Bengtson’s under the impression that these apps will do more good than harm, especially when the drop ties in the narrative behind the release. He said he could see this tech being used in a place like Chicago, say, where fans could flock to the Michael Jordan statue in order to get their hands on a pair of kicks.
“I definitely enjoy the treasure hunt aspect of it and sort of having to have a little knowledge of what the shoe represents in order to get it,” Bengtson said. “To me that’s actually pretty cool.”
Not all view the experience so favorably. Juan Ballesteros, 19, was at Washington Square Park for the PSNY Jordan 12s. He was able to get his hands on a pair, but only because he was tipped ahead of time where exactly to be and when.
“This app is absolutely not fair,” Ballesteros said. “Those who really want the sneakers don't even have a chance to buy them. It does give some users a better chance against bots, but only those users who have inside information like my friend does who tells me.”
“I feel like Nike is trying out new methods to try to get their sneakers to true fans and I commend them for that but I feel like this is not the correct way.”
It may not be the correct way in battling resellers, either. Bengtson is convinced resellers are always going to find a way to get the shoes, so long as kick-hungry collectors are willing to pay double or even quadruple the retail price. Apps, in fact, could make it easier, since customers are no longer forced to have sit in the rain for three days to buy them.
“As long as the retail price for shoes is $250 or whatever it is and people are willing to pay $1,300, $1,400, $1,500, it’s worth reselling. A shoe release is essentially an IPO at that point, because you know the price you’re going to pay is far below what the market will set the value at,” Bengtson said. “People are going to do that whether they buy it at a store or on the app.”

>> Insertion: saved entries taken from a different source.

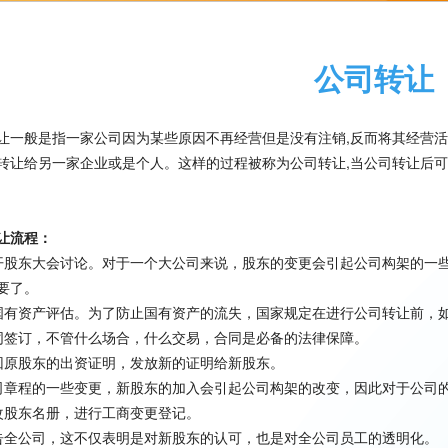
公司转让
让一般是指一家公司因为某些原因不再经营但是没有注销,反而将其经营
转让给另一家企业或是个人。这样的过程被称为公司转让,当公司转让后
让流程：
开股东大会讨论。对于一个大公司来说，股东的变更会引起公司构架的一
要了。
国有资产评估。为了防止国有资产的流失，国家规定在进行公司转让前，
同签订，不管什么场合，什么交易，合同是必备的法律保障。
回原股东的出资证明，发放新的证明给新股东。
司章程的一些变更，新股东的加入会引起公司构架的改变，因此对于公司
改股东名册，进行工商变更登记。
告全公司，这不仅表明是对新股东的认可，也是对全公司员工的透明化。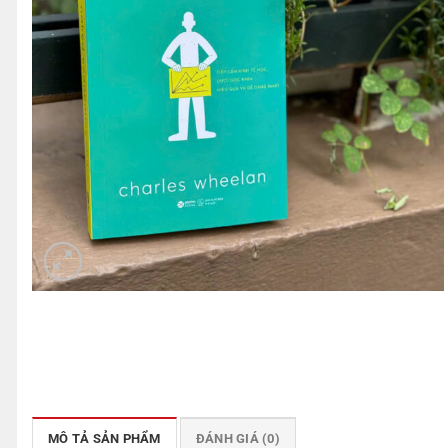
MÔ TẢ SẢN PHẨM
ĐÁNH GIÁ (0)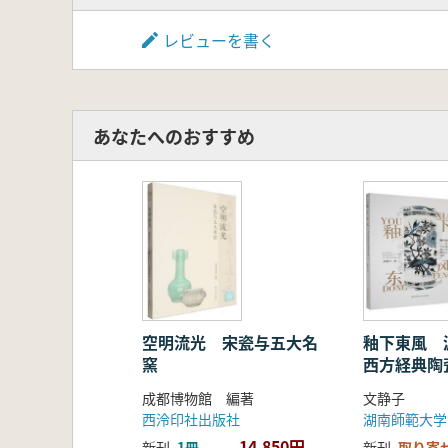
レビューを書く
あなたへのおすすめ
空明流光 宋瓷与五大名
釉下東風 
窯
西方経典陶
成都博物館 編著
文静子
西泠印社出版社
湖南師範大学
14,850円
新刊
1冊
新刊
取り寄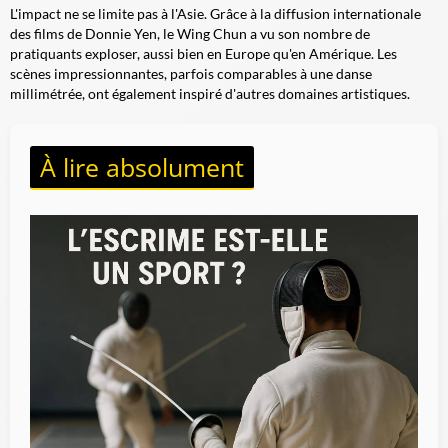
L'impact ne se limite pas à l'Asie. Grâce à la diffusion internationale
des films de Donnie Yen, le Wing Chun a vu son nombre de
pratiquants exploser, aussi bien en Europe qu'en Amérique. Les
scènes impressionnantes, parfois comparables à une
danse
millimétrée
, ont également inspiré d'autres domaines artistiques.
À lire absolument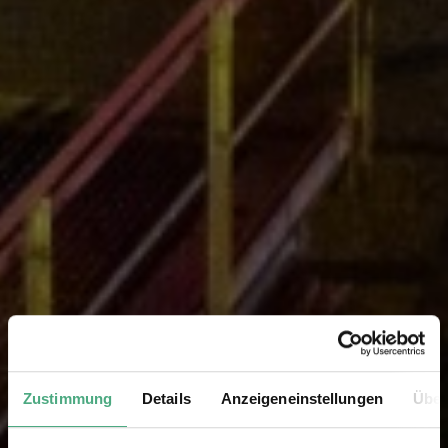
Zustimmung
Details
Anzeigeneinstellungen
Über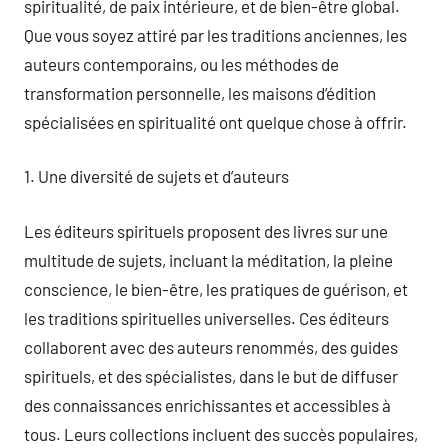
spiritualité, de paix intérieure, et de bien-être global.
Que vous soyez attiré par les traditions anciennes, les
auteurs contemporains, ou les méthodes de
transformation personnelle, les maisons d’édition
spécialisées en spiritualité ont quelque chose à offrir.
1. Une diversité de sujets et d’auteurs
Les éditeurs spirituels proposent des livres sur une
multitude de sujets, incluant la méditation, la pleine
conscience, le bien-être, les pratiques de guérison, et
les traditions spirituelles universelles. Ces éditeurs
collaborent avec des auteurs renommés, des guides
spirituels, et des spécialistes, dans le but de diffuser
des connaissances enrichissantes et accessibles à
tous. Leurs collections incluent des succès populaires,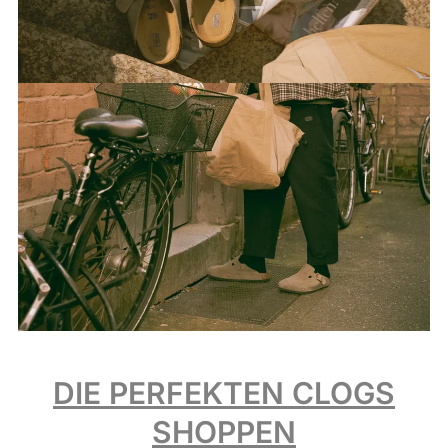
DIE PERFEKTEN CLOGS
SHOPPEN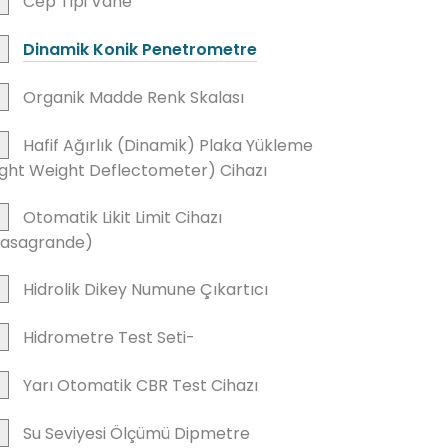
Cep Tipi Vane
Dinamik Konik Penetrometre
Organik Madde Renk Skalası
Hafif Ağırlık (Dinamik) Plaka Yükleme
ight Weight Deflectometer) Cihazı
Otomatik Likit Limit Cihazı
asagrande)
Hidrolik Dikey Numune Çıkartıcı
Hidrometre Test Seti-
Yarı Otomatik CBR Test Cihazı
Su Seviyesi Ölçümü Dipmetre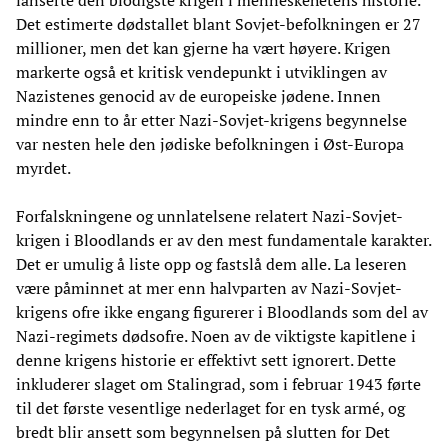
Det estimerte dødstallet blant Sovjet-befolkningen er 27
millioner, men det kan gjerne ha vært høyere. Krigen
markerte også et kritisk vendepunkt i utviklingen av
Nazistenes genocid av de europeiske jødene. Innen
mindre enn to år etter Nazi-Sovjet-krigens begynnelse
var nesten hele den jødiske befolkningen i Øst-Europa
myrdet.
Forfalskningene og unnlatelsene relatert Nazi-Sovjet-
krigen i Bloodlands er av den mest fundamentale karakter.
Det er umulig å liste opp og fastslå dem alle. La leseren
være påminnet at mer enn halvparten av Nazi-Sovjet-
krigens ofre ikke engang figurerer i Bloodlands som del av
Nazi-regimets dødsofre. Noen av de viktigste kapitlene i
denne krigens historie er effektivt sett ignorert. Dette
inkluderer slaget om Stalingrad, som i februar 1943 førte
til det første vesentlige nederlaget for en tysk armé, og
bredt blir ansett som begynnelsen på slutten for Det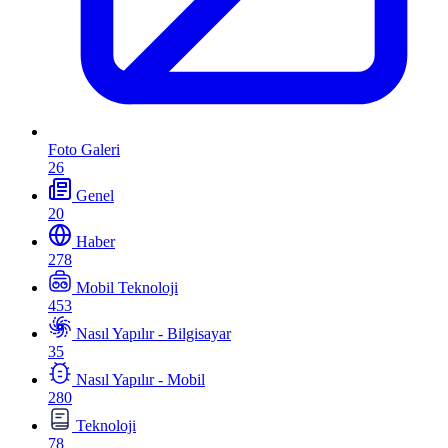
Foto Galeri
26
Genel
20
Haber
278
Mobil Teknoloji
453
Nasıl Yapılır - Bilgisayar
35
Nasıl Yapılır - Mobil
280
Teknoloji
78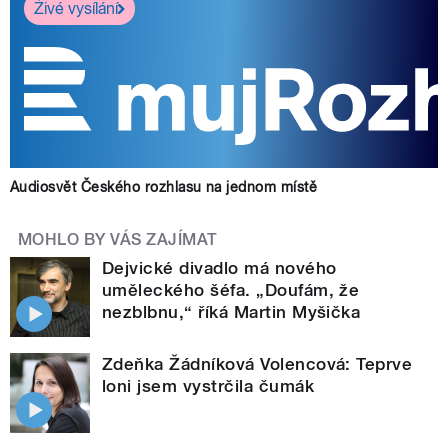
Živé vysílání
Audiosvět Českého rozhlasu na jednom místě
MOHLO BY VÁS ZAJÍMAT
Dejvické divadlo má nového
uměleckého šéfa. „Doufám, že
nezblbnu,“ říká Martin Myšička
Zdeňka Žádníková Volencová: Teprve
loni jsem vystrčila čumák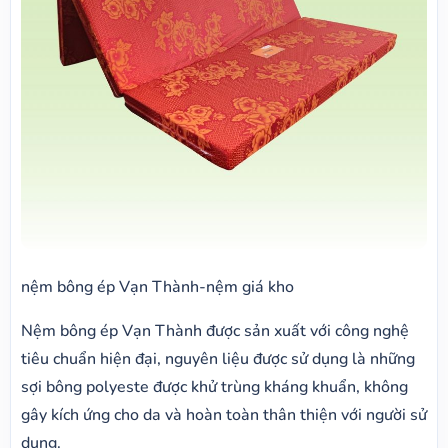
nệm bông ép Vạn Thành-nệm giá kho
Nệm bông ép Vạn Thành được sản xuất với công nghệ
tiêu chuẩn hiện đại, nguyên liệu được sử dụng là những
sợi bông polyeste được khử trùng kháng khuẩn, không
gây kích ứng cho da và hoàn toàn thân thiện với người sử
dụng.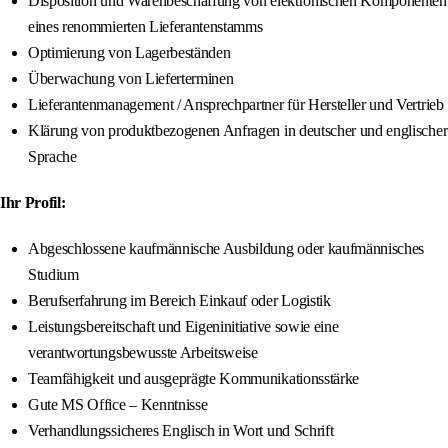
Disposition und Warenbeschaffung von elektronischen Komponenten
eines renommierten Lieferantenstamms
Optimierung von Lagerbeständen
Überwachung von Lieferterminen
Lieferantenmanagement / Ansprechpartner für Hersteller und Vertrieb
Klärung von produktbezogenen Anfragen in deutscher und englischer
Sprache
Ihr Profil:
Abgeschlossene kaufmännische Ausbildung oder kaufmännisches
Studium
Berufserfahrung im Bereich Einkauf oder Logistik
Leistungsbereitschaft und Eigeninitiative sowie eine
verantwortungsbewusste Arbeitsweise
Teamfähigkeit und ausgeprägte Kommunikationsstärke
Gute MS Office – Kenntnisse
Verhandlungssicheres Englisch in Wort und Schrift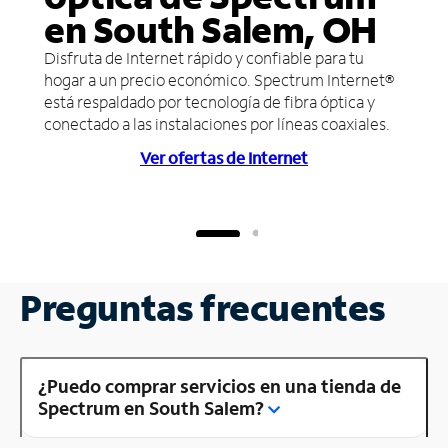
en South Salem, OH
Disfruta de Internet rápido y confiable para tu
hogar a un precio económico. Spectrum Internet®
está respaldado por tecnología de fibra óptica y
conectado a las instalaciones por líneas coaxiales.
Ver ofertas de Internet
Preguntas frecuentes
¿Puedo comprar servicios en una tienda de
Spectrum en South Salem?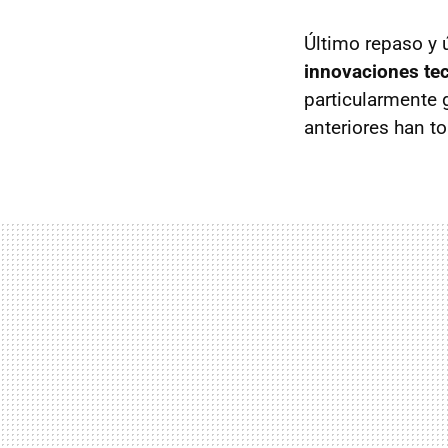
Último repaso y 
innovaciones te
particularmente 
anteriores han t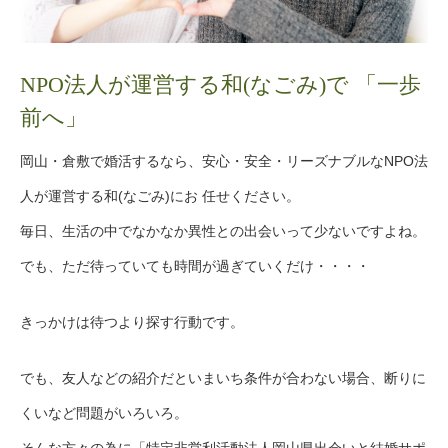
NPO法人が運営する和(なごみ)で 「一歩
前へ」
岡山・倉敷で婚活するなら、安心・安全・リーズナブルなNPO法
人が運営する和(なごみ)にお 任せください。
毎日、生活の中でなかなか異性との出会いって少ないですよね。
でも、ただ待っていても時間が過ぎていくだけ・・・・
きっかけは待つより探す行動です。
でも、友人などの紹介だといまいち条件が合わない場合、断りに
くいなど問題がいろいろ。
そんな方々の為に「特定非営利活動法人岡山県出会いと結婚サポ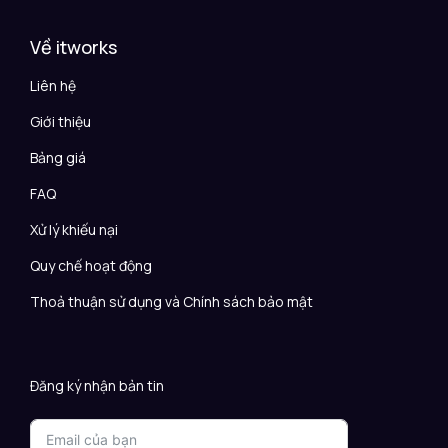
Về itworks
Liên hệ
Giới thiệu
Bảng giá
FAQ
Xử lý khiếu nại
Quy chế hoạt động
Thoả thuận sử dụng và Chính sách bảo mật
Đăng ký nhận bản tin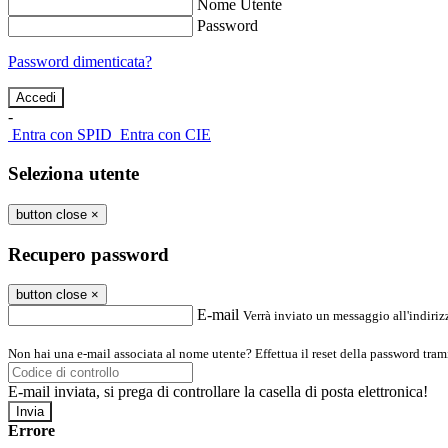
Nome Utente
Password
Password dimenticata?
-
Entra con SPID
Entra con CIE
Seleziona utente
button close
×
Recupero password
button close
×
E-mail
Verrà inviato un messaggio all'indirizz
Non hai una e-mail associata al nome utente? Effettua il reset della password tram
E-mail inviata, si prega di controllare la casella di posta elettronica!
Errore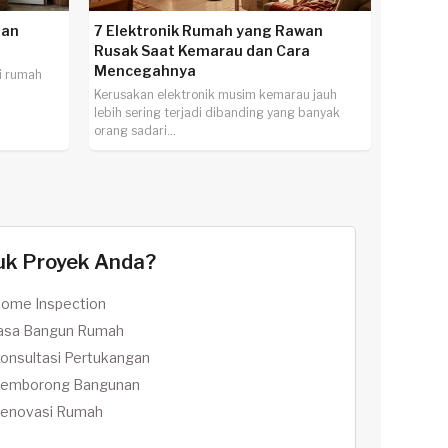
han
7 Elektronik Rumah yang Rawan
Rusak Saat Kemarau dan Cara
Mencegahnya
i rumah
Kerusakan elektronik musim kemarau jauh
lebih sering terjadi dibanding yang banyak
orang sadari...
uk Proyek Anda?
ome Inspection
asa Bangun Rumah
onsultasi Pertukangan
emborong Bangunan
enovasi Rumah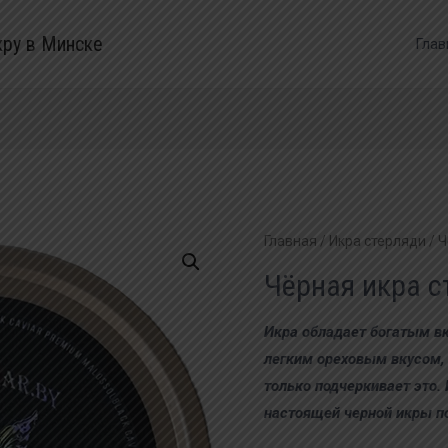
кру в Минске
Глав
Главная
/
Икра стерляди
/ Ч
Чёрная икра с
Икра обладает богатым в
легким ореховым вкусом,
только подчеркивает это.
настоящей черной икры п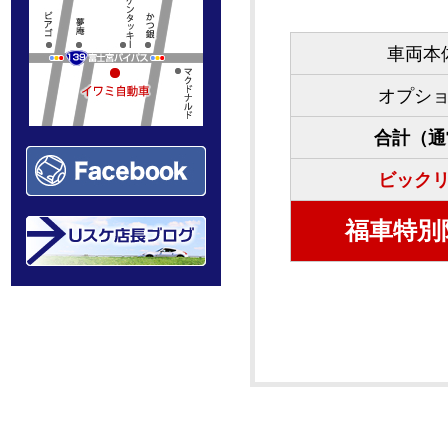
車両本
オプシ
合計（通
ビック
福車特別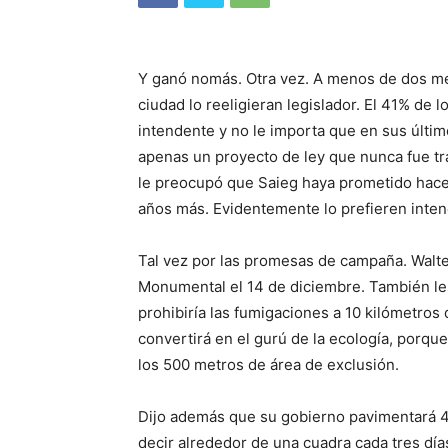
Y ganó nomás. Otra vez. A menos de dos me
ciudad lo reeligieran legislador. El 41% de 
intendente y no le importa que en sus últi
apenas un proyecto de ley que nunca fue tr
le preocupó que Saieg haya prometido hace 
años más. Evidentemente lo prefieren inten
Tal vez por las promesas de campaña. Walte
Monumental el 14 de diciembre. También les
prohibiría las fumigaciones a 10 kilómetros
convertirá en el gurú de la ecología, porqu
los 500 metros de área de exclusión.
Dijo además que su gobierno pavimentará 40
decir alrededor de una cuadra cada tres dí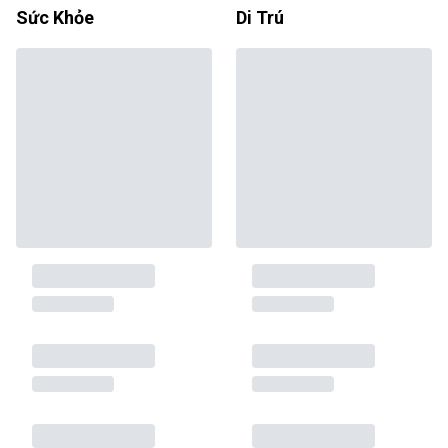
Sức Khỏe
Di Trú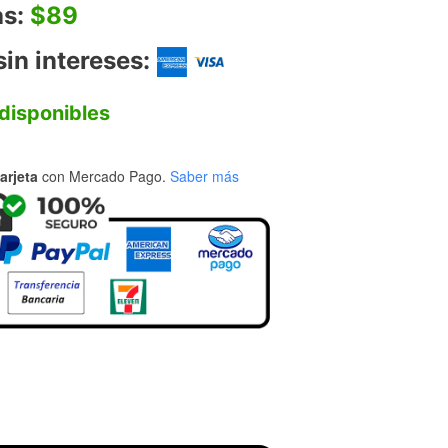
as:
$89
in intereses:
disponibles
arjeta
con Mercado Pago.
Saber más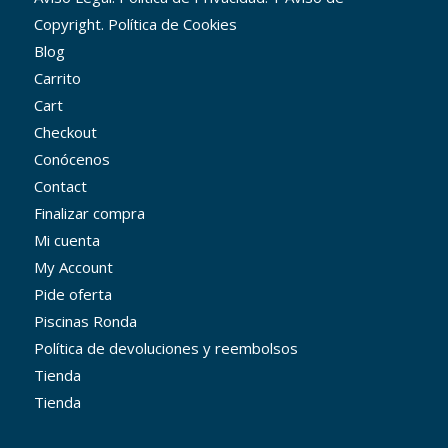
Copyright. Política de Cookies
Blog
Carrito
Cart
Checkout
Conócenos
Contact
Finalizar compra
Mi cuenta
My Account
Pide oferta
Piscinas Ronda
Política de devoluciones y reembolsos
Tienda
Tienda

There are some notable positives that come with these apps though. In a market that has long been restricted to modern day shoe-tropolises like New York and Los Angeles, it evens things out and gives those outside of major cities their own chance to get kicks. And getting a simple push notification is a lot easier than setting an alarm and logging on to some seller’s website, only to be met with crashing webpages.
“It’s convenient for people who maybe don’t have some destination sneaker store in their own city or whose sneaker store doesn’t get whatever the latest coveted product is,” Bengtson said. “I do think that it does bring new people into it and it does to an extent level the playing field.”
But leveling the playing field also means widening the number of participants, and it doesn’t always mean increasing the supply. So that means more people having to leapfrog a bench in a dead sprint to try and grab a hold of the prize. It’s much more high stakes than trying to put shoes in an online cart, but not as strenuous as waiting in line, some would argue.
“Personally, I do prefer these kinds of drops because it only takes an hour or two out of your day,” Ballesteros said. “I've only waited in a line once and it was the worst experience ever.“
But when it comes down to it, making the act of purchasing shoes a game by definition results in winners and losers.
In the end, it might not matter to weathered sneakerheads. The thrill comes from buying the shoe, yes, but it also comes in the chase. As Ballesteros put it, he said even if he’d gone through that trouble to get to Washington Square Park only to find out the shoes had been sold out, he said it wouldn’t have been all that different than what he’s used to.
“I wouldn't have felt any type of way,” Ballesteros said. “In my two years collecting sneakers I have tried to buy so many sneakers and ended up failing. It's just a part of the sneaker game, you have to learn to accept you won't always be able to purchase what you want.”
Maybe it’s fair, maybe it isn’t. But either way, that’s the game.